Starting at the line that holds "left shoulder: (353, 278)" and stopping at the line that holds "left back paw: (499, 396)", restate the records below word for word, with both of those lines included.

□ □ □ □ □ □ □

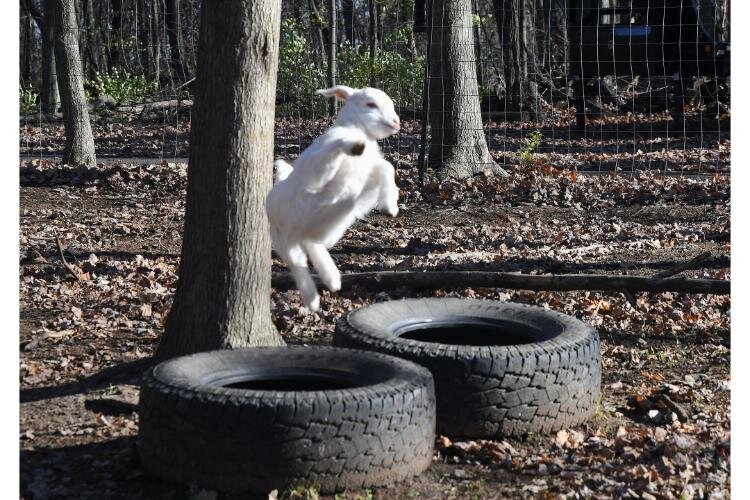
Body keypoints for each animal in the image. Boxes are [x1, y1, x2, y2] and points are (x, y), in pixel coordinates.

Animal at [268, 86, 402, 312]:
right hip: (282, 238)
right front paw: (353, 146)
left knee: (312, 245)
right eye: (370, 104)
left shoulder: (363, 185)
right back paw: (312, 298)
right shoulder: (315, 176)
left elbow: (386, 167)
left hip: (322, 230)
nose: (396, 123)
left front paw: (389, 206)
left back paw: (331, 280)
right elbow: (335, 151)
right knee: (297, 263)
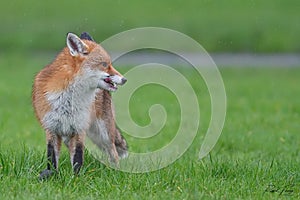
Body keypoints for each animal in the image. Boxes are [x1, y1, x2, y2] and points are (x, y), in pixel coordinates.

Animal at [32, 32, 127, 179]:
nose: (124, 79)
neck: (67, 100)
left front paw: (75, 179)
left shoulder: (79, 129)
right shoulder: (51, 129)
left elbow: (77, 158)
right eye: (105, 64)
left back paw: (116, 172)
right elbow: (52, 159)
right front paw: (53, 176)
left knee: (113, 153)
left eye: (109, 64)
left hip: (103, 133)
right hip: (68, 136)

□ □ □ □ □ □ □

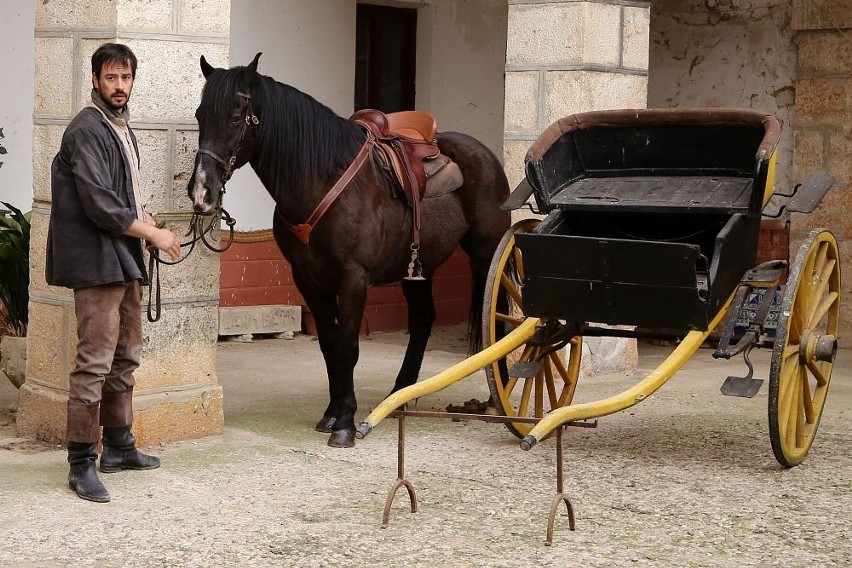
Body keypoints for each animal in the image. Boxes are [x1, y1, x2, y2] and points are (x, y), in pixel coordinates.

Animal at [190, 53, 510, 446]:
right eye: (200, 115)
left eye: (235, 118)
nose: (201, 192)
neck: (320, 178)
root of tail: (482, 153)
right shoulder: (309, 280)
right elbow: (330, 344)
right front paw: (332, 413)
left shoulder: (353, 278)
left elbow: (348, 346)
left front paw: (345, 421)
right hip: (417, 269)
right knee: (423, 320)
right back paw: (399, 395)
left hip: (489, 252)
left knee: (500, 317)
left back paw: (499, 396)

□ □ □ □ □ □ □

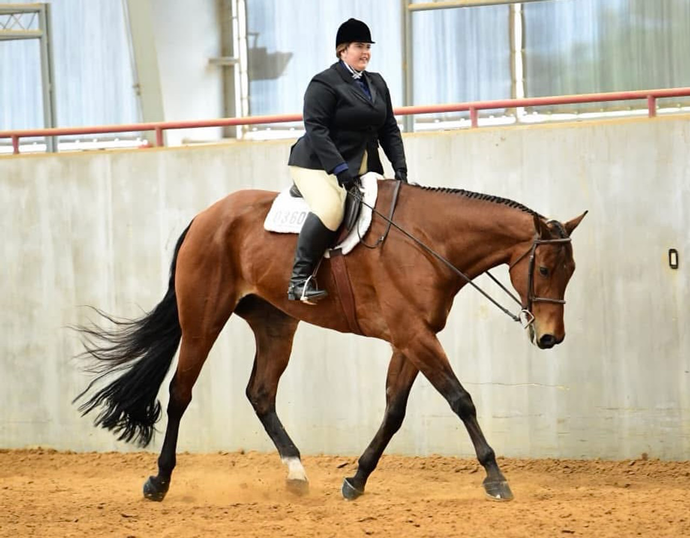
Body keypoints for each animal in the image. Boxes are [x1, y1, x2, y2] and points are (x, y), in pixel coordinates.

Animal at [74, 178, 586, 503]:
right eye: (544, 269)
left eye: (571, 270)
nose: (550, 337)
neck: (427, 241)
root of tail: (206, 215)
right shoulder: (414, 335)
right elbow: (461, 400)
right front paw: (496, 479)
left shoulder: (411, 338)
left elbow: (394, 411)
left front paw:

□ □ □ □ □ □ □

Your response
left shoulder: (353, 278)
left elbow: (348, 346)
left front paw: (345, 421)
right hip: (417, 269)
right knee: (423, 320)
right back paw: (399, 395)
left hip: (489, 252)
left knee: (500, 317)
left back paw: (499, 396)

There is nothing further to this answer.